# Task statement
Write each line exactly, from the line that holds "Reckoned from where" through the final line of the material, and no other line.

+ + + + + + +

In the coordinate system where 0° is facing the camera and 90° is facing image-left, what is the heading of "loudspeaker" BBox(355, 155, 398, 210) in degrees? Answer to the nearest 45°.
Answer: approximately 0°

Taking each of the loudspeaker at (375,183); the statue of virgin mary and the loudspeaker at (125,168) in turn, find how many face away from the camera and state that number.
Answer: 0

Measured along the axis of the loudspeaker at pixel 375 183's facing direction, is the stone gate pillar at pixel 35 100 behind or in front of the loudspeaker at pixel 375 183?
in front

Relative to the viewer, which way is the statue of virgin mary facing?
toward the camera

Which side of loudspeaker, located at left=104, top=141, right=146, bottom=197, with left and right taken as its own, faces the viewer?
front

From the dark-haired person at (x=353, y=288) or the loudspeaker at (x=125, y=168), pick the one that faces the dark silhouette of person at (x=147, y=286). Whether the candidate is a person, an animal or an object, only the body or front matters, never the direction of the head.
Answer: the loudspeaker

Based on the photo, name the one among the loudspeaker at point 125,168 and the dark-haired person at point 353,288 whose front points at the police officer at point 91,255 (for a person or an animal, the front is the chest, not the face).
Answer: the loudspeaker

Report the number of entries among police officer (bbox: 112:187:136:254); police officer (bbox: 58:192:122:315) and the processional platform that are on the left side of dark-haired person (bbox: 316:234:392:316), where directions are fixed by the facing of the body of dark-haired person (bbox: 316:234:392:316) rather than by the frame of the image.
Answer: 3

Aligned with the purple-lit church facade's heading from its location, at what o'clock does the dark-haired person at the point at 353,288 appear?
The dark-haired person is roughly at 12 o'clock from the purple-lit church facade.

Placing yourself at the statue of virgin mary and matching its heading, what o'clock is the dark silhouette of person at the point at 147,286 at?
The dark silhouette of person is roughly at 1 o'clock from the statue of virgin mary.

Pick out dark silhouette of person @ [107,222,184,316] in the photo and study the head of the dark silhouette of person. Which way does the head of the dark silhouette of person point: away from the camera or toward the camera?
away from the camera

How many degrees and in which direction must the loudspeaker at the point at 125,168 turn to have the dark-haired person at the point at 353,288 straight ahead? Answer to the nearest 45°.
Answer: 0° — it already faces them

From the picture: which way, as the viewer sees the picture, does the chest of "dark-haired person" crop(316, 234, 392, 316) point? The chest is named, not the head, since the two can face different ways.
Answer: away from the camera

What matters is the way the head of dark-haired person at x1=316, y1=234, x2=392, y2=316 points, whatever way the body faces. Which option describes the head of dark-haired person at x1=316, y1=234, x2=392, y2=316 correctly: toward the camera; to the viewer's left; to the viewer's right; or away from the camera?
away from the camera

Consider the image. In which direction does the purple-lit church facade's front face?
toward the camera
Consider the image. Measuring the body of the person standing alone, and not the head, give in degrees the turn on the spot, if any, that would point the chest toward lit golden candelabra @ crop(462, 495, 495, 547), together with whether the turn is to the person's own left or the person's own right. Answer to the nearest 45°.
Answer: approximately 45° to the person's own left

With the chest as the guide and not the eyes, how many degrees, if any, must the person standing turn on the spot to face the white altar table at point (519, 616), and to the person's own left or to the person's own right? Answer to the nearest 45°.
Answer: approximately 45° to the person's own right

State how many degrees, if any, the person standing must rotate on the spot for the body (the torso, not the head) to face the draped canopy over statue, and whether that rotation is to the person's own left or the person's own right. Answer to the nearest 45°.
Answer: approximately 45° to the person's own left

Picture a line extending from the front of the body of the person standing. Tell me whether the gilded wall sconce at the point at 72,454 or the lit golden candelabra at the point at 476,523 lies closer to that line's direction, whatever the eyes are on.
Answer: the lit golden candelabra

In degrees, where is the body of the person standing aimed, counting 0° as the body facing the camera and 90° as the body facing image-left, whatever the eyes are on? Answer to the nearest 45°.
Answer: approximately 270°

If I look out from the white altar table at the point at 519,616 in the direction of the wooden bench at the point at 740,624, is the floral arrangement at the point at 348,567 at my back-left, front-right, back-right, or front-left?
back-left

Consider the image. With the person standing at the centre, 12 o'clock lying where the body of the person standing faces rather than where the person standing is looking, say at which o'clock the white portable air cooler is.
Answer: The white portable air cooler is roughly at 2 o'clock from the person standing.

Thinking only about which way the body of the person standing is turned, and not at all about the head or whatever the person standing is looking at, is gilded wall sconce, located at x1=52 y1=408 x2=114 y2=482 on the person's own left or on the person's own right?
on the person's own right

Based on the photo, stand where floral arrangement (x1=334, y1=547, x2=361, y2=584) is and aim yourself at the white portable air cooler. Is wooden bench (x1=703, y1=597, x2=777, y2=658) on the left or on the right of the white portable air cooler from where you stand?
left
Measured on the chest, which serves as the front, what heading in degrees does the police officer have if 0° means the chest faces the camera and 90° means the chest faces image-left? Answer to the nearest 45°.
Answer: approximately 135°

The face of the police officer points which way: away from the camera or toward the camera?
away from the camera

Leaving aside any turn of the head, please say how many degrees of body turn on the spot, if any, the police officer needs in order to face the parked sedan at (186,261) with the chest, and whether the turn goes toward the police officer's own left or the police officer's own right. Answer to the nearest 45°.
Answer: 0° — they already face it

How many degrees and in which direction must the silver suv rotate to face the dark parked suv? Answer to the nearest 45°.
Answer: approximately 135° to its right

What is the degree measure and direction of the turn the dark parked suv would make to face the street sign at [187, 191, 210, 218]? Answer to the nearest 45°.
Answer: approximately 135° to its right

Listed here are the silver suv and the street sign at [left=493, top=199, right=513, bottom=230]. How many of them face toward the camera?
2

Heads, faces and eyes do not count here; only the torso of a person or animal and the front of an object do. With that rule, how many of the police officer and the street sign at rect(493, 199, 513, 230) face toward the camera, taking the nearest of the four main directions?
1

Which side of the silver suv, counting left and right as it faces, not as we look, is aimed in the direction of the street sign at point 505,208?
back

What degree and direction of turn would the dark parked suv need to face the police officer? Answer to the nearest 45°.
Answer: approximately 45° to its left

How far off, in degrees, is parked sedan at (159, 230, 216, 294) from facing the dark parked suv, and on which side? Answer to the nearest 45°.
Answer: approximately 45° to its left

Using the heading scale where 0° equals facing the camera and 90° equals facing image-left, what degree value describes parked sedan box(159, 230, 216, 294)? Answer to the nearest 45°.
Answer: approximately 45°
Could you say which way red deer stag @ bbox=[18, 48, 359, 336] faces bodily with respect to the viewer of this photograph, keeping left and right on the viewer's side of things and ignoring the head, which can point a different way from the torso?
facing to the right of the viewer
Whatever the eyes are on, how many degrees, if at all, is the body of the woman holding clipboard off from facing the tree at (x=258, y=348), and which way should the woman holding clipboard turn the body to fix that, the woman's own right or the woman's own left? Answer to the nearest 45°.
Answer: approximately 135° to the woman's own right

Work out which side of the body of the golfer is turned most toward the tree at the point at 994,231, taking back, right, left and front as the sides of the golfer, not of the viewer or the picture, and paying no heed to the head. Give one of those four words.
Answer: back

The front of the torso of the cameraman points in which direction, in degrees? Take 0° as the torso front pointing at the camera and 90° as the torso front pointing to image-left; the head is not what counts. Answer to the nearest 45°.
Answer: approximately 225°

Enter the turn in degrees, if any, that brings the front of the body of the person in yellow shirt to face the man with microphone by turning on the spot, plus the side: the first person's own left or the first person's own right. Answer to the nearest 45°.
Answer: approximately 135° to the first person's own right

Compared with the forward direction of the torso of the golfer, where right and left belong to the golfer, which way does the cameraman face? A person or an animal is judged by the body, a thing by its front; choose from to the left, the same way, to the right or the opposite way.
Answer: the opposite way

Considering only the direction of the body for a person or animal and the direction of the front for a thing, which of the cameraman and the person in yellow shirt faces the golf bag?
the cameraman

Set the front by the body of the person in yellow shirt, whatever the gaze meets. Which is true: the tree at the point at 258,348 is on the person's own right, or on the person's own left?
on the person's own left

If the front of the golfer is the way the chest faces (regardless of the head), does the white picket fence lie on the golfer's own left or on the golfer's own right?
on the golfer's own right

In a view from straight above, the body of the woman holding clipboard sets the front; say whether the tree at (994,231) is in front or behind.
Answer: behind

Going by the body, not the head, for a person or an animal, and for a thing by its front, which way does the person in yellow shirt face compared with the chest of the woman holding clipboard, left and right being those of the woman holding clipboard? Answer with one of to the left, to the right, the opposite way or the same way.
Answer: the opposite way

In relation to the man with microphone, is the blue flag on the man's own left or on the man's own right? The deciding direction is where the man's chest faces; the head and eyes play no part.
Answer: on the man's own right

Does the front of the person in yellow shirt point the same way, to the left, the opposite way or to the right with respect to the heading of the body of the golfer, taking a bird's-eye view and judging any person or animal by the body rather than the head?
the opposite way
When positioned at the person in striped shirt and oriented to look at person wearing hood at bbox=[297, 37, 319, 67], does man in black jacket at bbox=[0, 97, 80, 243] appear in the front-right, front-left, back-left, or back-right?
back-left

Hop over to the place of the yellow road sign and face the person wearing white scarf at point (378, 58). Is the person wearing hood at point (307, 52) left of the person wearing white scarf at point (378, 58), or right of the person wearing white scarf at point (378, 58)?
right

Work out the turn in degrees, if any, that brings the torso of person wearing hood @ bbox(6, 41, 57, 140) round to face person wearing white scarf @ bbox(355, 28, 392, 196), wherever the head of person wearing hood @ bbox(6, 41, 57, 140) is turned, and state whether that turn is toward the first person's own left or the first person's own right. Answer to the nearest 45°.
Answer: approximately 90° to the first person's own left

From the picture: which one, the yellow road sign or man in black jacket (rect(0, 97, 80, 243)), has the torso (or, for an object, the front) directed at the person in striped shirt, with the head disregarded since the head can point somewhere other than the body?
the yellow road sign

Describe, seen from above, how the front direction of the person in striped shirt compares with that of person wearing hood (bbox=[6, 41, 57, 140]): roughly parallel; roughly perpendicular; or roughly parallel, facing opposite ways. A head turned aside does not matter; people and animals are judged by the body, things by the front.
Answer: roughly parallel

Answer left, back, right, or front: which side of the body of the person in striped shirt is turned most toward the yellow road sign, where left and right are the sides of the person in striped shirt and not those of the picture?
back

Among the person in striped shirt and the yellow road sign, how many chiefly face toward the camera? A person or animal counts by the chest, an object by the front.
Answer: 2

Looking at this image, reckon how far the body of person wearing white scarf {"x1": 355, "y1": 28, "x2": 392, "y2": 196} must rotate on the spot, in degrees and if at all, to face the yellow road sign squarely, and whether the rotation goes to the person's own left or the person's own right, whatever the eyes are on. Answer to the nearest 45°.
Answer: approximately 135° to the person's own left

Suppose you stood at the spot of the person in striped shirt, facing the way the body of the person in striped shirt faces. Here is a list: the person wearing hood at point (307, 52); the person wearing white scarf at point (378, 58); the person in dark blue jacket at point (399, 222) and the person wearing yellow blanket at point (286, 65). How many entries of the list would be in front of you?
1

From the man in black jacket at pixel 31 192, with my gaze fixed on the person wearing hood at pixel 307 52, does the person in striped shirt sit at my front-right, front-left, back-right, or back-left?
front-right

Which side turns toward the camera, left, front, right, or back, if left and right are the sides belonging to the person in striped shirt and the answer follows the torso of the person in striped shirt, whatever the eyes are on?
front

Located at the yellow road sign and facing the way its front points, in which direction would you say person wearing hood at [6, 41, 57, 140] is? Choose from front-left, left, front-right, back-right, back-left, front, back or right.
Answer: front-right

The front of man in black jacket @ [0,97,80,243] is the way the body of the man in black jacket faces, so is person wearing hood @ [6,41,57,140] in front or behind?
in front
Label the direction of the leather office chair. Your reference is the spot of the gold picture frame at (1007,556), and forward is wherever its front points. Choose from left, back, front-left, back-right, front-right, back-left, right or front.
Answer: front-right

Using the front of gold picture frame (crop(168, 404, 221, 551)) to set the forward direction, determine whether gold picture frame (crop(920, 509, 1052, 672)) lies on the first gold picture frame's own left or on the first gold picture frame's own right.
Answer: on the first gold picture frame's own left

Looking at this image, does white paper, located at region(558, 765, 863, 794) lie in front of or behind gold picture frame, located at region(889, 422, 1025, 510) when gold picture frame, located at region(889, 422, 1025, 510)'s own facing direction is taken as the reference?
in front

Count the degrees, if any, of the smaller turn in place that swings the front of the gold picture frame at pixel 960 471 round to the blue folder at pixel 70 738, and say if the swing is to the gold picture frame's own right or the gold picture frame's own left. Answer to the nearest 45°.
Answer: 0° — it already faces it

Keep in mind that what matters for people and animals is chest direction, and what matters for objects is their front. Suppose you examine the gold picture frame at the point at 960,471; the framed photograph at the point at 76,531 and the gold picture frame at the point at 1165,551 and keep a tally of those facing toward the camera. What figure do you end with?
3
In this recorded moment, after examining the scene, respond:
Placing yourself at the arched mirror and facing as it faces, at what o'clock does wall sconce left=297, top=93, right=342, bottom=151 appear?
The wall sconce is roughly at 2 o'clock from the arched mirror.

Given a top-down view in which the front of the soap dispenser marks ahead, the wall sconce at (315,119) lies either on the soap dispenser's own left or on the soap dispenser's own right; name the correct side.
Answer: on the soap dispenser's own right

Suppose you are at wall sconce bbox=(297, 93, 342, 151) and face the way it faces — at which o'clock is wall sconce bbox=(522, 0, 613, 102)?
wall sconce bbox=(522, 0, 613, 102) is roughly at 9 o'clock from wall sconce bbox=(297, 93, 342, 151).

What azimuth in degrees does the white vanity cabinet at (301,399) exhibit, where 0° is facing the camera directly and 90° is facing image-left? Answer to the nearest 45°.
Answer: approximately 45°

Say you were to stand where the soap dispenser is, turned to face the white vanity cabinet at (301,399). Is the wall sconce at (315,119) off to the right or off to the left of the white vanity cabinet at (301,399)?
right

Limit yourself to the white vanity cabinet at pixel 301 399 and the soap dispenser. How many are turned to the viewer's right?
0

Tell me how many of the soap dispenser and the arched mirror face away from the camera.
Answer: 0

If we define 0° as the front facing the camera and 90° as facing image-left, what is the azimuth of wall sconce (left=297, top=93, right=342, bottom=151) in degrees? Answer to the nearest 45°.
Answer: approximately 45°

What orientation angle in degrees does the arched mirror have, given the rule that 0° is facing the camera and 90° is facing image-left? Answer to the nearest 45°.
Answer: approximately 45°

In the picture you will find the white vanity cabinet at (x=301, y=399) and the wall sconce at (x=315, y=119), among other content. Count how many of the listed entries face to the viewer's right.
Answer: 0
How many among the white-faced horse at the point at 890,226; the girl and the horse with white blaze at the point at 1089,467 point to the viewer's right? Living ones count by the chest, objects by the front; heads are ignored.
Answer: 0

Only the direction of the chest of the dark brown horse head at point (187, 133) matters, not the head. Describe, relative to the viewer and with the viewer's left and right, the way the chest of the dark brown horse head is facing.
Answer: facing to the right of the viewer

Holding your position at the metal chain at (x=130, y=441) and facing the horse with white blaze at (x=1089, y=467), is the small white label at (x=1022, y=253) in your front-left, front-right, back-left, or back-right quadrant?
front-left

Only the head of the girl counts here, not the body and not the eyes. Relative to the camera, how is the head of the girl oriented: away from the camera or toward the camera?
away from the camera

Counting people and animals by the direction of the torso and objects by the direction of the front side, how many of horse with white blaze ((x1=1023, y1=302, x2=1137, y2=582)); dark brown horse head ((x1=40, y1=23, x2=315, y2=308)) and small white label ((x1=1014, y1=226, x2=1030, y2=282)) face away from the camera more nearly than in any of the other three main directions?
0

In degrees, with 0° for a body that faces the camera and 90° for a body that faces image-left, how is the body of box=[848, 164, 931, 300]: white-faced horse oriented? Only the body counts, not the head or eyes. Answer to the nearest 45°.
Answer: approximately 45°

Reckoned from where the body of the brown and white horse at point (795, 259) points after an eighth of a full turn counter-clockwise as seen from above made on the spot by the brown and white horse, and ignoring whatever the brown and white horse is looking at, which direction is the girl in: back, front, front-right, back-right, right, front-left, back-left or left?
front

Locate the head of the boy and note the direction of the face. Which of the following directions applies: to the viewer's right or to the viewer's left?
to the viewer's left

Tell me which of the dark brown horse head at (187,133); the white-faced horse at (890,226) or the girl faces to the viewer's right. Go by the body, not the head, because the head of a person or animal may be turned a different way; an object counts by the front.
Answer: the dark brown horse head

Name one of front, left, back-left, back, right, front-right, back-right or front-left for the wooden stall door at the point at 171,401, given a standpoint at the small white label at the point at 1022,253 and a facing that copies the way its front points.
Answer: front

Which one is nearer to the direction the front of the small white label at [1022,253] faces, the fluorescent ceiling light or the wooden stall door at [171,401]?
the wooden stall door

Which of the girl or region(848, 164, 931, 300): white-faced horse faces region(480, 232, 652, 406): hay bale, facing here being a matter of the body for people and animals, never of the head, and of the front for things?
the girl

+ + + + + + +

# Answer below
Reckoned from where the body of the brown and white horse at point (795, 259) points after an eighth of a full turn counter-clockwise as seen from above made on the spot by the brown and white horse, and ignoring whatever the brown and white horse is looking at, which direction is the girl in: back, front, front-right, back-right, right, front-left, back-left or left?
front

Locate the head of the boy and note the direction of the face. Which of the following directions applies: to the viewer's right or to the viewer's left?
to the viewer's left

Tell me which of the dark brown horse head at (187,133); the white-faced horse at (890,226) or the girl faces to the viewer's right. Go by the body, not the head, because the head of a person or animal may be turned a different way; an object counts by the front.
Answer: the dark brown horse head

Name one of front, left, back-left, back, right, front-right, back-right or front-left for the wooden stall door at the point at 171,401, given a standpoint at the small white label at the point at 1022,253 and a facing that copies the way its front points.
Answer: front

Which one is nearer to the direction the front of the small white label at [1022,253] faces, the fluorescent ceiling light or the wooden stall door at [171,401]?
the wooden stall door

Which of the girl or region(848, 164, 931, 300): white-faced horse faces region(480, 232, 652, 406): hay bale, facing here being a matter of the body for people and animals, never of the head, and of the front for things?
the girl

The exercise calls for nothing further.